▶ **Task to complete**: Only the text belongs in the copy: repeat each record exactly, without pictures.

════════

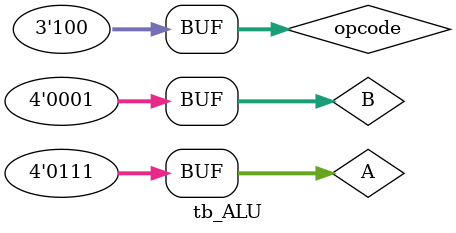
<source format=v>
`timescale 1ns / 1ps


module ALU4BIT(
input [3:0] A,
input [3:0]B,
input [2:0] opcode,
output reg [3:0] out
    );
    always @(*)
    begin
    case(opcode)
    3'b000: out=0;
    3'b001: out=A+B;
    3'b010: out=A-B;
    3'b011: out=A&B;
    3'b100: out=A|B;
    3'b101: out=~A;
    3'b110: out=~B;
    3'b111: out=0;
    default: out=0;
    endcase
    end   
endmodule
//// test bench
module tb_ALU(
    );
    reg [3:0] A,B;
    reg [2:0] opcode;
    wire [3:0] out;
    
    ALU4BIT A1(
    .A(A),
    .B(B),
    .opcode(opcode),
    .out(out)
    );
    
    initial 
    begin
    opcode = 3'b000;A=4'b0001;B= 3'b0001;
    #10;
    opcode = 3'b001;A=4'b0011;B= 3'b0001;
    #10;
    opcode = 3'b010;A=4'b0011;B= 3'b0001;
    #10;
    opcode = 3'b011;A=4'b0011;B= 3'b0001;
    #10;
    opcode = 3'b100;A=4'b0111;B= 3'b0001;
    #10;
    
   end
        
endmodule


</source>
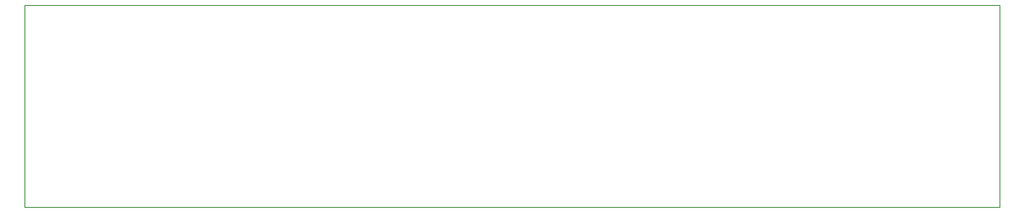
<source format=gbr>
%TF.GenerationSoftware,KiCad,Pcbnew,(6.0.0-0)*%
%TF.CreationDate,2022-07-05T22:02:20-04:00*%
%TF.ProjectId,Comparator,436f6d70-6172-4617-946f-722e6b696361,rev?*%
%TF.SameCoordinates,Original*%
%TF.FileFunction,Profile,NP*%
%FSLAX46Y46*%
G04 Gerber Fmt 4.6, Leading zero omitted, Abs format (unit mm)*
G04 Created by KiCad (PCBNEW (6.0.0-0)) date 2022-07-05 22:02:20*
%MOMM*%
%LPD*%
G01*
G04 APERTURE LIST*
%TA.AperFunction,Profile*%
%ADD10C,0.050000*%
%TD*%
G04 APERTURE END LIST*
D10*
X106934000Y-106680000D02*
X204724000Y-106680000D01*
X204724000Y-106680000D02*
X204724000Y-86360000D01*
X204724000Y-86360000D02*
X106934000Y-86360000D01*
X106934000Y-86360000D02*
X106934000Y-106680000D01*
M02*

</source>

════════

▶ **Response box**:
<source format=v>
`timescale 1ns / 1ps


module ALU4BIT(
input [3:0] A,
input [3:0]B,
input [2:0] opcode,
output reg [3:0] out
    );
    always @(*)
    begin
    case(opcode)
    3'b000: out=0;
    3'b001: out=A+B;
    3'b010: out=A-B;
    3'b011: out=A&B;
    3'b100: out=A|B;
    3'b101: out=~A;
    3'b110: out=~B;
    3'b111: out=0;
    default: out=0;
    endcase
    end   
endmodule
//// test bench
module tb_ALU(
    );
    reg [3:0] A,B;
    reg [2:0] opcode;
    wire [3:0] out;
    
    ALU4BIT A1(
    .A(A),
    .B(B),
    .opcode(opcode),
    .out(out)
    );
    
    initial 
    begin
    opcode = 3'b000;A=4'b0001;B= 3'b0001;
    #10;
    opcode = 3'b001;A=4'b0011;B= 3'b0001;
    #10;
    opcode = 3'b010;A=4'b0011;B= 3'b0001;
    #10;
    opcode = 3'b011;A=4'b0011;B= 3'b0001;
    #10;
    opcode = 3'b100;A=4'b0111;B= 3'b0001;
    #10;
    
   end
        
endmodule


</source>
<source format=gbr>
%TF.GenerationSoftware,KiCad,Pcbnew,(6.0.0-0)*%
%TF.CreationDate,2022-07-05T22:02:20-04:00*%
%TF.ProjectId,Comparator,436f6d70-6172-4617-946f-722e6b696361,rev?*%
%TF.SameCoordinates,Original*%
%TF.FileFunction,Profile,NP*%
%FSLAX46Y46*%
G04 Gerber Fmt 4.6, Leading zero omitted, Abs format (unit mm)*
G04 Created by KiCad (PCBNEW (6.0.0-0)) date 2022-07-05 22:02:20*
%MOMM*%
%LPD*%
G01*
G04 APERTURE LIST*
%TA.AperFunction,Profile*%
%ADD10C,0.050000*%
%TD*%
G04 APERTURE END LIST*
D10*
X106934000Y-106680000D02*
X204724000Y-106680000D01*
X204724000Y-106680000D02*
X204724000Y-86360000D01*
X204724000Y-86360000D02*
X106934000Y-86360000D01*
X106934000Y-86360000D02*
X106934000Y-106680000D01*
M02*

</source>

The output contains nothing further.